Thanks for the explanation, Mara. How do I pass an empty string instead of the NA?

nirgrahamuk · February 25, 2020, 8:17pm

the package sjmisc, has a convenient helper for this. sjmisc::replace_na()

 testframe <- tribble(~a, ~b,
                       "X",NA,
                        NA,NA)
> testframe
# A tibble: 2 x 2
  a     b    
  <chr> <lgl>
1 X     NA   
2 NA    NA   

replace_na(testframe,value="")
# A tibble: 2 x 2
  a     b    
  <chr> <chr>
1 "X"   ""   
2 ""    ""

andresrcs · February 25, 2020, 8:37pm

tidyr has its own replace_na() but it is not as straight forward.

library(tidyverse)

df1 <- data.frame(stringsAsFactors = FALSE,
                  case1 = c("ABCCD", "PCCGT", "XGGTS"))
df2 <- data.frame(stringsAsFactors = FALSE,
                  case2 = c("TCGGS", "GCQZZ"))
df3 <- data.frame(stringsAsFactors = FALSE,
                  case3 = c("ZCRTTS"))

df1 %>%
    rownames_to_column() %>% 
    left_join(df2 %>% rownames_to_column()) %>% 
    left_join(df3 %>% rownames_to_column()) %>% 
    select(-rowname) %>% 
    replace_na(list(case1 = "", case2 = "", case3 = ""))
#> Joining, by = "rowname"
#> Joining, by = "rowname"
#>   case1 case2  case3
#> 1 ABCCD TCGGS ZCRTTS
#> 2 PCCGT GCQZZ       
#> 3 XGGTS

mara · February 25, 2020, 8:40pm

Base alternative here, too.
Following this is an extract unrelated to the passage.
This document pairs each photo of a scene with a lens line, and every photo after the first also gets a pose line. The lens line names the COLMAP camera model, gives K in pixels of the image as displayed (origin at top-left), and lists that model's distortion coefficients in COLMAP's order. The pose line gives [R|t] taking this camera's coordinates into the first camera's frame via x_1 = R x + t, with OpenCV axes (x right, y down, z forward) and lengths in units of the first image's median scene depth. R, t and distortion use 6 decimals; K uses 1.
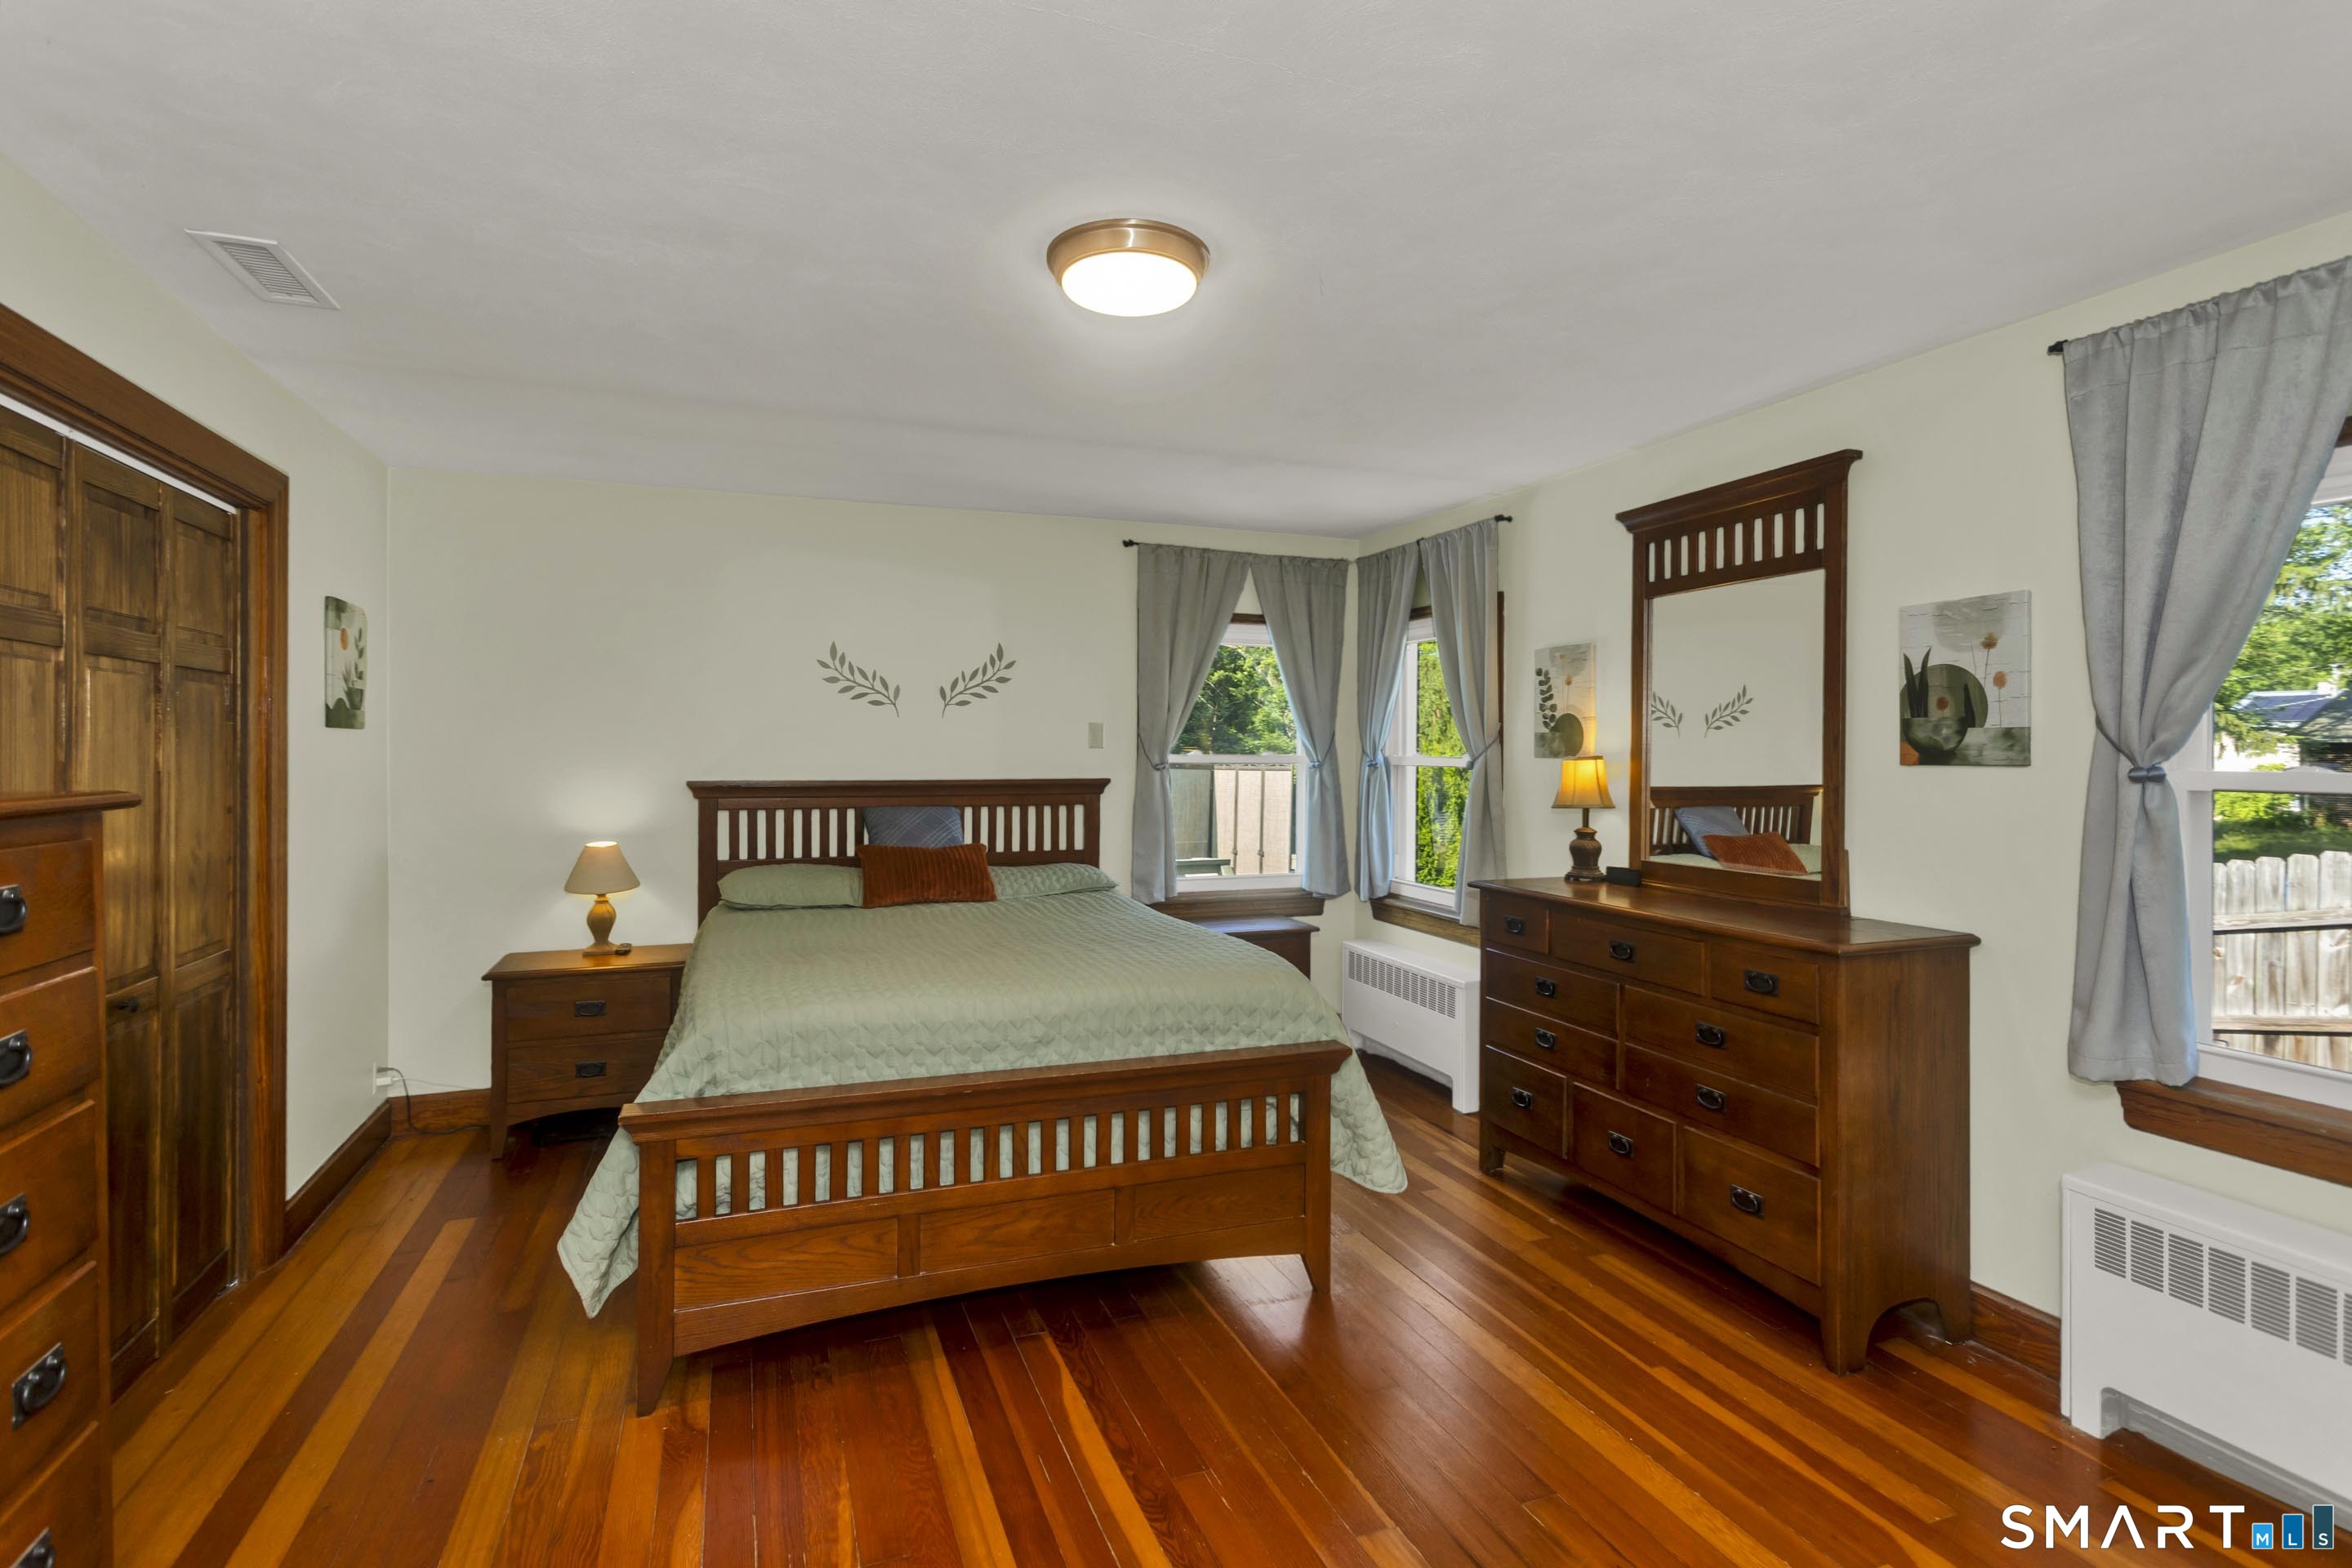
lens RADIAL K [[1115.4, 0, 1186.3], [0, 1115.4, 765.9], [0, 0, 1]] dist [-0.007779, 0.000628]
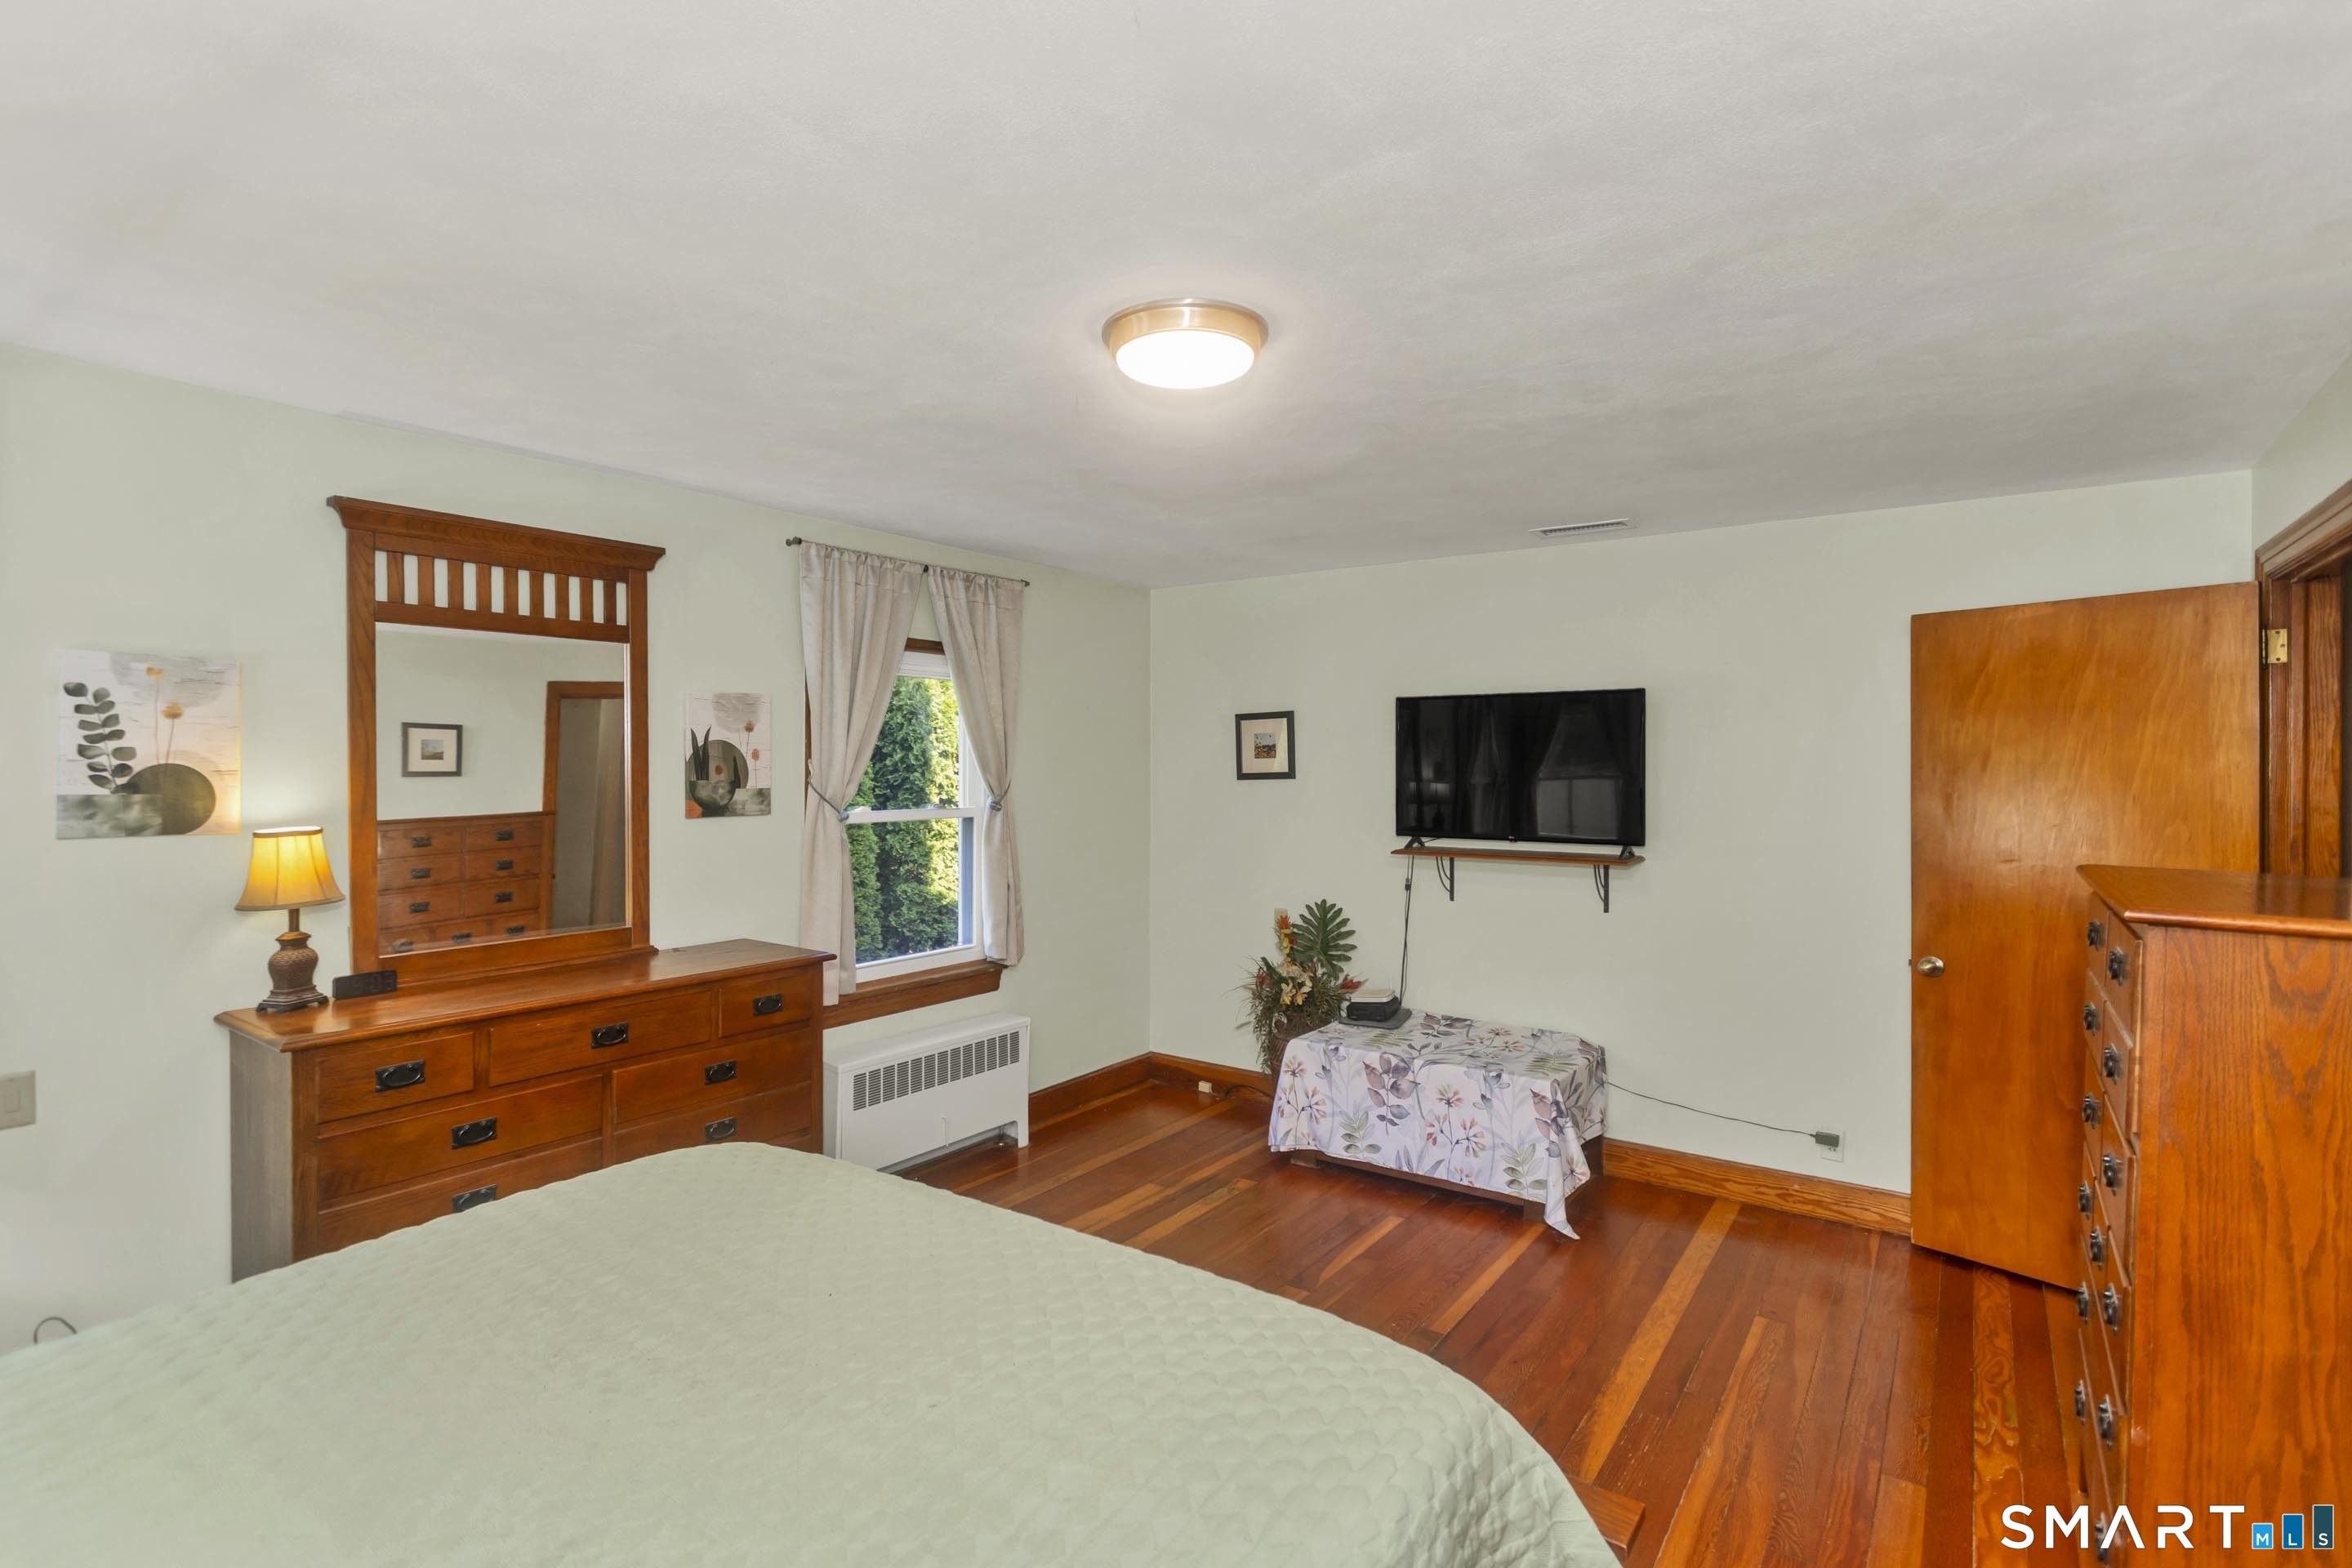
lens RADIAL K [[1115.4, 0, 1186.3], [0, 1115.4, 765.9], [0, 0, 1]] dist [-0.007779, 0.000628]
pose [[-0.550158, -0.001306, 0.835059, -0.564465], [0.009765, 0.999920, 0.007997, -0.051712], [-0.835003, 0.012554, -0.550102, 0.989081]]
Though I think sjmisc is the easiest way to go!

dromano · February 25, 2020, 10:51pm

Another possibility is to use mutate_all() instead of replace_na():

df1 %>%
  rownames_to_column() %>% 
  left_join(df2 %>% rownames_to_column()) %>% 
  left_join(df3 %>% rownames_to_column()) %>% 
  select(-rowname) %>% 
  mutate_all(~ if_else(is.na(.), "",  .))
  # uses anonymous function syntax with '.' as variable: ~ f(.)

and if df1 and df2 are already tibbles, the analogue would be:

df1 %>% mutate(rowname =  row_number()) %>%
  # since tibbles don't allow row names
  left_join(df2 %>% mutate(rowname =  row_number())) %>% 
  left_join(df3 %>% mutate(rowname =  row_number())) %>% 
  select(-rowname) %>% 
  mutate_if(is.character, ~ if_else(is.na(.), "",  .))
  # since tibbles require uniform column data types, "" can only appear 
  # in character columns

system · March 3, 2020, 10:51pm

This topic was automatically closed 7 days after the last reply. New replies are no longer allowed.